17.07.2006

A éviter : SAS , une adaptation pour quoi faire ?

Un coup de sang, pas de cœur. Adapter les aventures érotico-policières du prince Malko Linge pouvait à la rigueur s’accepter à condition que la qualité soit au rendez-vous. Pour ce premier volet de SAS version BD on se retrouve avec des pages glacées qui essayent tant bien que mal de raconter la traque d’un criminel de guerre yougoslave. La CIA a décidé de lui faire la peau, Malko Linge débarque à Belgrade et commence par déchaîner avant tout sa libido.

Le scénario est faiblard. Quant au dessin il est très froid comme déjà dit, parsemé de scènes érotiques assez violentes aux dialogues éloquents.

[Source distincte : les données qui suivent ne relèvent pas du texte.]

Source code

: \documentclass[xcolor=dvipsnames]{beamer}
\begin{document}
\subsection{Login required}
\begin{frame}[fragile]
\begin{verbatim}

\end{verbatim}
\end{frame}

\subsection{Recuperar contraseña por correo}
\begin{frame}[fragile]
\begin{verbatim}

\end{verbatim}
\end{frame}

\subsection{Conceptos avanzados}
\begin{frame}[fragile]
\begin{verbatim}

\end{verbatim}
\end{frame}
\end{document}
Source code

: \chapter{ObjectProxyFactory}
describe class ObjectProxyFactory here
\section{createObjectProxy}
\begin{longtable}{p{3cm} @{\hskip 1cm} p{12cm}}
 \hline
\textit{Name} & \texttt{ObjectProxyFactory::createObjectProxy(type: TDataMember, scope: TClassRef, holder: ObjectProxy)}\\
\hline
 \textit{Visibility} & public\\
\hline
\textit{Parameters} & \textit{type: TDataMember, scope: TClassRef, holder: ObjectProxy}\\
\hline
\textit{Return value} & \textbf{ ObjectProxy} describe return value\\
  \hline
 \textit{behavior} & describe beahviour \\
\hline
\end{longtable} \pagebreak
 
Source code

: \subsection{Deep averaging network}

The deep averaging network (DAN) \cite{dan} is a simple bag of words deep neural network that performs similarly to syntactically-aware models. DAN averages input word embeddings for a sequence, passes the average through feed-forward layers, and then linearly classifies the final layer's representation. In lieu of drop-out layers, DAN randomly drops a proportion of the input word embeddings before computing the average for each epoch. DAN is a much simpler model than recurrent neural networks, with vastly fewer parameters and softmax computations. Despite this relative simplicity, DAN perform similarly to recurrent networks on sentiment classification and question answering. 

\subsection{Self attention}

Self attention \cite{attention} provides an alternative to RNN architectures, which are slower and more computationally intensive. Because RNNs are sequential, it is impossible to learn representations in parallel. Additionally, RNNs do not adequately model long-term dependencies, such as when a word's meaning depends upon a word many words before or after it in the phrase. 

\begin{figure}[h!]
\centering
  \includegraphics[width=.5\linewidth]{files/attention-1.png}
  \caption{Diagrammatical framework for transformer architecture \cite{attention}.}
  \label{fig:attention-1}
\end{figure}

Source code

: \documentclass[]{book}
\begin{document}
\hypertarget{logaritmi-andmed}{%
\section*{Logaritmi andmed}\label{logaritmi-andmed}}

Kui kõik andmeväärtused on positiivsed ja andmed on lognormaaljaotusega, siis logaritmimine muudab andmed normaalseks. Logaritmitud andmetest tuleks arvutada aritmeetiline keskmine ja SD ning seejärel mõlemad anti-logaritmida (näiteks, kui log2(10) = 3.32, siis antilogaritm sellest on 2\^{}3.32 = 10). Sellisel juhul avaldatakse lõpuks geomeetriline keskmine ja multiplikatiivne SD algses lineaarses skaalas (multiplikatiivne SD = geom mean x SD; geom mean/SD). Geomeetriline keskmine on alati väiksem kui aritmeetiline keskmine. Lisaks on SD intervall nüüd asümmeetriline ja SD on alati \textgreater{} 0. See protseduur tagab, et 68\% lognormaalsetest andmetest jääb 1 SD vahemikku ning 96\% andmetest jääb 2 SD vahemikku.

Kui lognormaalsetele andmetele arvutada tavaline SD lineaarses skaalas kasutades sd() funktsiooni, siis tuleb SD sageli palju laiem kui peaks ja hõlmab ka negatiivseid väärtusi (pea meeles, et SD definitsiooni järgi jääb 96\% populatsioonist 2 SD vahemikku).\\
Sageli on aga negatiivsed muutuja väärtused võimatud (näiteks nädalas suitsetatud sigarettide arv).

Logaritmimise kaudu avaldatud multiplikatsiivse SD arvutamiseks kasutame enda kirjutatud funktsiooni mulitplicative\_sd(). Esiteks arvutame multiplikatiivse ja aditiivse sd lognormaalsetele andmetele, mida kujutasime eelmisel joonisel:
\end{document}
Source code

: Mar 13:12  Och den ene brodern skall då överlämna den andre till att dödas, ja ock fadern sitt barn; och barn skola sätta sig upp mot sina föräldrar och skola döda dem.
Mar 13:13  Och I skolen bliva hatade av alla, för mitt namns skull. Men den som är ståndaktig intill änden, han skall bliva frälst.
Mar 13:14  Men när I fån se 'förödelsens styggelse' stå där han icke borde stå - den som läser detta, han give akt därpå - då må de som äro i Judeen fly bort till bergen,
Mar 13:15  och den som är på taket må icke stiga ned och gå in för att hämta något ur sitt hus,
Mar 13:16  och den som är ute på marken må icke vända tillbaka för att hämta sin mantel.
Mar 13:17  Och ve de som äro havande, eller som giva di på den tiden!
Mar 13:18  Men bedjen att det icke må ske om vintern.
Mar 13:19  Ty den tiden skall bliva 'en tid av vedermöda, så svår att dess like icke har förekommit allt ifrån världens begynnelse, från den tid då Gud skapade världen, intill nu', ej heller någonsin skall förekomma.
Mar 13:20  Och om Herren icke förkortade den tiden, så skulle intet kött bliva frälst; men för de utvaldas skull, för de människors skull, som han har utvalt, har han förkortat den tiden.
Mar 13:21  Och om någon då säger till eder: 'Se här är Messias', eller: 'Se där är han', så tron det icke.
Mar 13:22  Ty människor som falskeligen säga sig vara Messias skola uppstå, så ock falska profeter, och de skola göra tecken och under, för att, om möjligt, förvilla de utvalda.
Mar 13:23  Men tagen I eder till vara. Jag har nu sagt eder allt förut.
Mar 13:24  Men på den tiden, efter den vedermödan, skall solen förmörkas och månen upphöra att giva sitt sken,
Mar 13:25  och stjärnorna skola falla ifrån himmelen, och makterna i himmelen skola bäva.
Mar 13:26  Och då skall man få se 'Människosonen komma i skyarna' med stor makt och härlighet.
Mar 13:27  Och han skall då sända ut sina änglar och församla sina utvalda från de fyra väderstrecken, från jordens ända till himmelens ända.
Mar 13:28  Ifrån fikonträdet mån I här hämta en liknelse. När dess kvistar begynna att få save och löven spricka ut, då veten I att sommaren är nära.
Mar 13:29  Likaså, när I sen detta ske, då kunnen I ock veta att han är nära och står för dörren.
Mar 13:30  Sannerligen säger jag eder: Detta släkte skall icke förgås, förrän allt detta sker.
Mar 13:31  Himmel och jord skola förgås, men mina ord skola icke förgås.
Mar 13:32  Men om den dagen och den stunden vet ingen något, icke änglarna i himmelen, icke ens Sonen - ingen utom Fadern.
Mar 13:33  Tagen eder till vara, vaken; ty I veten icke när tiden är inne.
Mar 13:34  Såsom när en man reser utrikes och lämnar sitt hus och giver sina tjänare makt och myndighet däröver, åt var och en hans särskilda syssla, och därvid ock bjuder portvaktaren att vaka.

Andréa Mutti est le dessinateur de SAS mais aussi de Section Financière scénarisé par Richard Malka. On suivra les prochains albums de cette saga SAS avec attention mais la première impression est négative. Marketing avant tout (Glénat, 9,40).

10.07.2006

Edition : les incontournables de Futuropolis

medium_ruisseaux.jpgFuturopolis est une bonne maison, d’éditions s’entend. Et depuis sa création malgré quelques avatars au fil des ans. Aujourd’hui on y trouve du talent, beaucoup, des idées encore plus et des albums, moins qu’ailleurs, mais de quelle qualité. Prenez le dernier Rabaté, auteur du fabuleux Ibicus. Il avait voulu faire un break avec la BD et il revient avec un album écrasant. Une histoire de vieux qui retrouvent leur jeunesse, un album d’espoir et d’humour, d’amour.
Rabaté vous raconte une fin de vie, celle d’Emile dont le copain Edmond a eu la mauvaise idée de mourir en lui léguant sa collection de nus. Alors Emile a des idées et part sur la route à la recherche de ses souvenirs avec si possible une rencontre amoureuse à la clé. Il tombera sur des hippies gentils et enfin trouvera le bonheur pour ne pas avoir accepté que sa vieillesse soit une montagne infranchissable, une fin. Rabaté a arrondit son trait, fait sourire ses personnages. Son Emile est un poème à lui tout seul. Les petits ruisseaux sont un merveilleux hymne à la joie, un incontournable de l’année, pudique et sensuel à la fois.
medium_guerre.jpg Chez Futuropolis on aime aussi les collections intelligentes, pas celles que l’on lance par opportunisme mais vraiment par volonté éditoriale créatrice. C’est le cas de 32 (pour le nombre de pages de ces grands formats). Au programme Après-guerre de Brunschwig et Martin ou L’Idole dans la bombe, deux volumes déjà, de Jouvray et Presle, Guerres civiles de Ricard, Morvan ou Gaultier, enfin James Dieu de Pontarolo. On ne va pas trop rentrer dans le détail. Dieu peut-il habiter dans une canette de coca ? Que font les braves gens quand une guerre éclate chez eux ? Allez-y en confiance. La 32, c’est du bonheur avec une palette de doués qui se font plaisir avec un éditeur qui sait compter (il le faut) mais aussi leur laisser la bride sur le cou. Vous ne serez pas déçus.